The Hijacking of Homeschooling

The apostle Paul wrote that he marveled that the Christians in Galatia had so soon turned from grace to another gospel, the bondage of legalism. I marvel at how quickly Christian home educators are turning from the freedoms they have won over the past couple of decades back to the bondage of government control. As the patriarch of a family that began homeschooling in the 1980s, perhaps I’ve earned the right to look with a critical eye on younger parents who take for granted their freedom to teach their children 1) at home and 2) without government interference. Keep in mind that there are two freedoms—two birthrights—involved here. Parents who believe they have made a shrewd deal that allows them to retain the first while bargaining away the second for a pottage of textbooks and other “benefits” have indeed been deluded. And make no mistake about it, being deluded necessitates a deluder. In this case, it is the education establishment wielding the bait of government funding.

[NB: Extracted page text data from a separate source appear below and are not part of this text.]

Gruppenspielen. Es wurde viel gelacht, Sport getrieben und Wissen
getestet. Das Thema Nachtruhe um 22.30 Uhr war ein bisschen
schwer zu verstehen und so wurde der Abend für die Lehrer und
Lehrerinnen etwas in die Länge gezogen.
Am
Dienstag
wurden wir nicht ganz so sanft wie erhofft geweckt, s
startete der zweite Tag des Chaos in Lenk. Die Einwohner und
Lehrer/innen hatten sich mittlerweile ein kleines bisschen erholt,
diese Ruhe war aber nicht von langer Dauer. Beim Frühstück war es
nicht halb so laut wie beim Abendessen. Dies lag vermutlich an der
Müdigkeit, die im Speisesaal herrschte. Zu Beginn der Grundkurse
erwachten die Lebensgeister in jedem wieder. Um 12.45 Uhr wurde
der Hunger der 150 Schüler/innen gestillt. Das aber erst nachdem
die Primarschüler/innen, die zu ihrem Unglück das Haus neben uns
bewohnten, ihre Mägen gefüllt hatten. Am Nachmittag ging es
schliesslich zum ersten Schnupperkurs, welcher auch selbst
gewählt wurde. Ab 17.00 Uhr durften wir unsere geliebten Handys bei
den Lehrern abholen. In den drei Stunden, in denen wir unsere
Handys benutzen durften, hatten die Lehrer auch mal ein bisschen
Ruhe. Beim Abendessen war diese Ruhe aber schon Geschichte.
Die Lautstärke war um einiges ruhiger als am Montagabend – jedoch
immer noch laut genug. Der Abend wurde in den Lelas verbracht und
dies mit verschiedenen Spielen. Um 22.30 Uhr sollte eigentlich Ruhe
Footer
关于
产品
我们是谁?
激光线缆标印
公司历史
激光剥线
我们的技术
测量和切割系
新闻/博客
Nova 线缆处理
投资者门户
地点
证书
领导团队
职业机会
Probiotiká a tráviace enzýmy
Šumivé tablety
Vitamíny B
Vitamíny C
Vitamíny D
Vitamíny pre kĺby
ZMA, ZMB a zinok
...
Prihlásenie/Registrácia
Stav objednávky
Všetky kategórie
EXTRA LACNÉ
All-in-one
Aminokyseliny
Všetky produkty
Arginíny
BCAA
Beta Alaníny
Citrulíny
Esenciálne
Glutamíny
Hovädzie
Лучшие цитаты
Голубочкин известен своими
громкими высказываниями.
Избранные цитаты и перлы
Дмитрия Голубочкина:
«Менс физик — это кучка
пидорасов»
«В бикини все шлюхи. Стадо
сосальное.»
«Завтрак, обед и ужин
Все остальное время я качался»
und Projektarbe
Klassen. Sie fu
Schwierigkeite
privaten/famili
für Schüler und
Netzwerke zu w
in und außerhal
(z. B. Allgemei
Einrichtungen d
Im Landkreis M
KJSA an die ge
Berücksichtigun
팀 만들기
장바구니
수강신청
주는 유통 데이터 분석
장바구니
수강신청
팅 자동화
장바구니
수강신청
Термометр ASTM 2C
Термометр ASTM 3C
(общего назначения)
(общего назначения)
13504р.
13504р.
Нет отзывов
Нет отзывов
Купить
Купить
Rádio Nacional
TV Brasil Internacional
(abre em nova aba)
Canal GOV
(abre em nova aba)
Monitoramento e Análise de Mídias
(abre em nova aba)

The approach is not new. When the serpent tempted Eve with the forbidden fruit, he knew that as soon as she and Adam ate it, they would be fatally walloped by the law. This was his premeditated purpose. In the last few years, federal, state, and local government in the United States has taken a similar approach to gaining control in areas where it previously had little or none. Let parents take warning. Charter schools, by whatever name they may go under, have been instituted for one purpose. That purpose is to hijack homeschooling. To put it more mildly, they want to gain the ascendancy in the homeschool movement and turn it into carefully supervised and regulated public education at home. This could very well turn out in many ways to be worse than public school itself. Charter school families are, in essence, asking school authorities to extend their jurisdiction of regulation into the privacy of the home. As officials begin to regulate textbooks from Christian publishers out of their programs, we must wonder where the line will be drawn, if anywhere. If Christian textbooks are forbidden, what about the Bible? What about prayer? Will school authorities expect charter school families to become secular from 8 a.m. to 3 p.m., or will they expect it 24 hours a day?

Charter schools threaten not only the homeschool movement, they threaten the sanctity and privacy of the home. Even more fundamental is the fact that the charter school movement, as well as other trends, threatens freedom of religion and our obligation to worship God as our consciences dictate. Let us not be as Esau, but instead, despite financial hardship and persecution, “let us run with patience the race that is set before us, looking unto Jesus the author and finisher of our faith; who for the joy that was set before him endured the cross, despising the shame, and is set down at the right hand of the throne of God” (Hebrews 12:1-2).